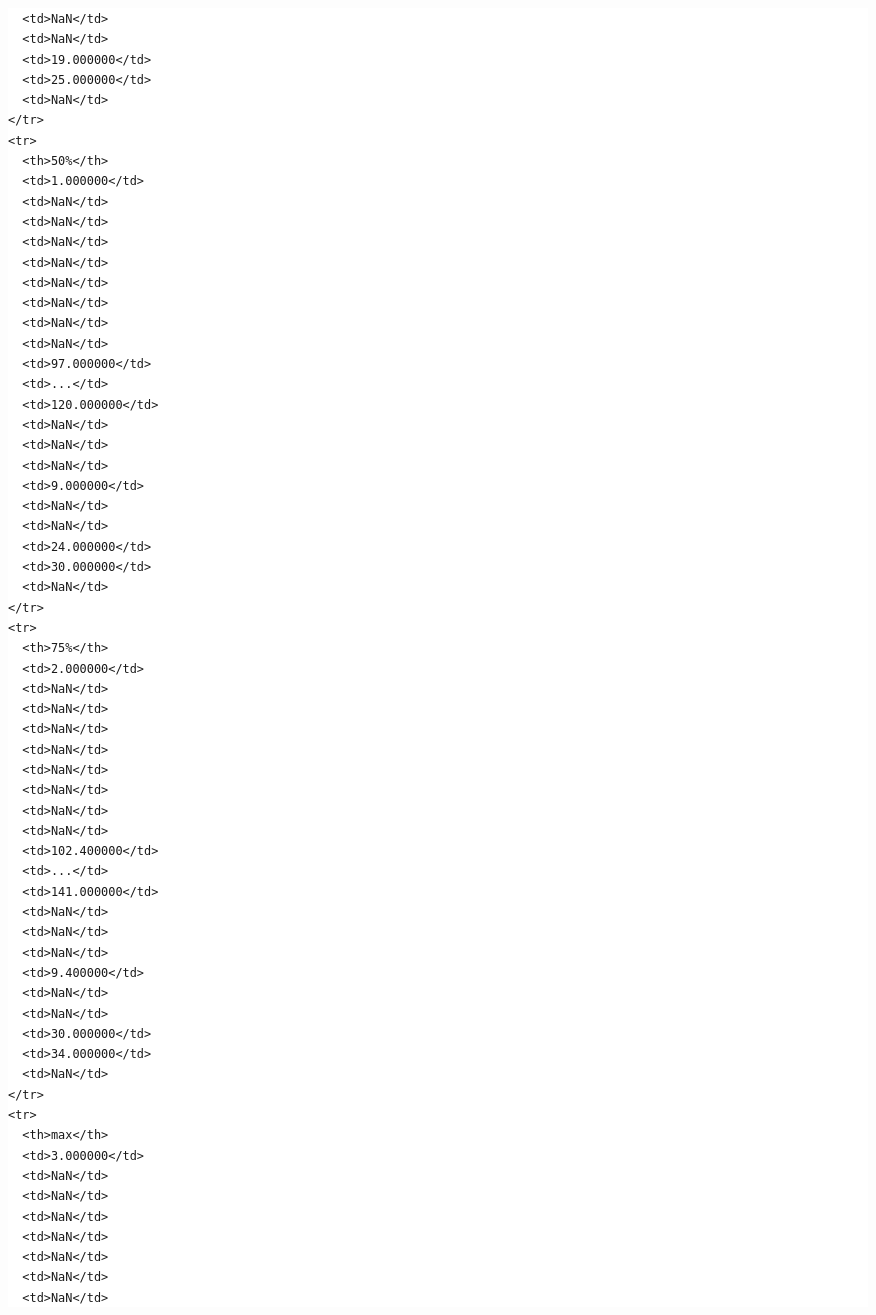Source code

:       <td>NaN</td>
      <td>NaN</td>
      <td>19.000000</td>
      <td>25.000000</td>
      <td>NaN</td>
    </tr>
    <tr>
      <th>50%</th>
      <td>1.000000</td>
      <td>NaN</td>
      <td>NaN</td>
      <td>NaN</td>
      <td>NaN</td>
      <td>NaN</td>
      <td>NaN</td>
      <td>NaN</td>
      <td>NaN</td>
      <td>97.000000</td>
      <td>...</td>
      <td>120.000000</td>
      <td>NaN</td>
      <td>NaN</td>
      <td>NaN</td>
      <td>9.000000</td>
      <td>NaN</td>
      <td>NaN</td>
      <td>24.000000</td>
      <td>30.000000</td>
      <td>NaN</td>
    </tr>
    <tr>
      <th>75%</th>
      <td>2.000000</td>
      <td>NaN</td>
      <td>NaN</td>
      <td>NaN</td>
      <td>NaN</td>
      <td>NaN</td>
      <td>NaN</td>
      <td>NaN</td>
      <td>NaN</td>
      <td>102.400000</td>
      <td>...</td>
      <td>141.000000</td>
      <td>NaN</td>
      <td>NaN</td>
      <td>NaN</td>
      <td>9.400000</td>
      <td>NaN</td>
      <td>NaN</td>
      <td>30.000000</td>
      <td>34.000000</td>
      <td>NaN</td>
    </tr>
    <tr>
      <th>max</th>
      <td>3.000000</td>
      <td>NaN</td>
      <td>NaN</td>
      <td>NaN</td>
      <td>NaN</td>
      <td>NaN</td>
      <td>NaN</td>
      <td>NaN</td>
● ● ● ● ●
■ **Exercise**
Skip the pictures. Restate everything else in the records word for word.

■ **Answer to this problem**
Source code

:       <td>NaN</td>
      <td>NaN</td>
      <td>19.000000</td>
      <td>25.000000</td>
      <td>NaN</td>
    </tr>
    <tr>
      <th>50%</th>
      <td>1.000000</td>
      <td>NaN</td>
      <td>NaN</td>
      <td>NaN</td>
      <td>NaN</td>
      <td>NaN</td>
      <td>NaN</td>
      <td>NaN</td>
      <td>NaN</td>
      <td>97.000000</td>
      <td>...</td>
      <td>120.000000</td>
      <td>NaN</td>
      <td>NaN</td>
      <td>NaN</td>
      <td>9.000000</td>
      <td>NaN</td>
      <td>NaN</td>
      <td>24.000000</td>
      <td>30.000000</td>
      <td>NaN</td>
    </tr>
    <tr>
      <th>75%</th>
      <td>2.000000</td>
      <td>NaN</td>
      <td>NaN</td>
      <td>NaN</td>
      <td>NaN</td>
      <td>NaN</td>
      <td>NaN</td>
      <td>NaN</td>
      <td>NaN</td>
      <td>102.400000</td>
      <td>...</td>
      <td>141.000000</td>
      <td>NaN</td>
      <td>NaN</td>
      <td>NaN</td>
      <td>9.400000</td>
      <td>NaN</td>
      <td>NaN</td>
      <td>30.000000</td>
      <td>34.000000</td>
      <td>NaN</td>
    </tr>
    <tr>
      <th>max</th>
      <td>3.000000</td>
      <td>NaN</td>
      <td>NaN</td>
      <td>NaN</td>
      <td>NaN</td>
      <td>NaN</td>
      <td>NaN</td>
      <td>NaN</td>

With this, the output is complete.